Deep Learning Tool Tops Dermatologists in Melanoma Detection — from healthitanalytics.com
A deep learning tool achieved greater accuracy than dermatologists when detecting melanoma in dermoscopic images.
Apple’s plans to bring AI to your phone — from wired.com by Tom Simonite
Excerpt:
HomeCourt is built on tools announced by Federighi last summer, when he launched Apple’s bid to become a preferred playground for AI-curious developers. Known as Core ML, those tools help developers who’ve trained machine learning algorithms deploy them on Apple’s mobile devices and PCs.
At Apple’s Worldwide Developer Conference on Monday, Federighi revealed the next phase of his plan to enliven the app store with AI. It’s a tool called Create ML that’s something like a set of training wheels for building machine learning models in the first place.

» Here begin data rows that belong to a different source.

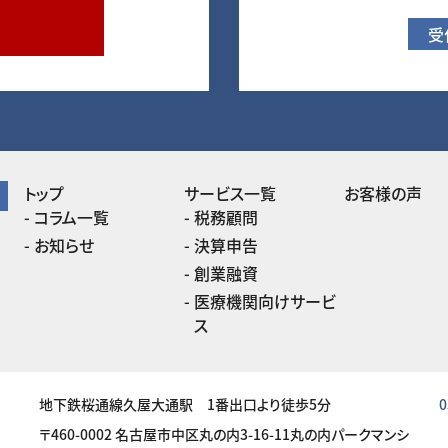
受
トップ
サービス一覧
お客様の声
コラム一覧
税務顧問
お知らせ
決算申告
創業融資
医療機関向けサービ
ス
地下鉄桜通線久屋大通駅 1番出口より徒歩5分
0
〒460-0002 名古屋市中区丸の内3-16-11丸の内パークマンシ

In a demo, training an image-recognition algorithm to distinguish different flavors of ice cream was as easy as dragging and dropping a folder containing a few dozen images and waiting a few seconds. In a session for developers, Apple engineers suggested Create ML could teach software to detect whether online comments are happy or angry, or predict the quality of wine from characteristics such as acidity and sugar content. Developers can use Create ML now but can’t ship apps using the technology until Apple’s latest operating systems arrive later this year.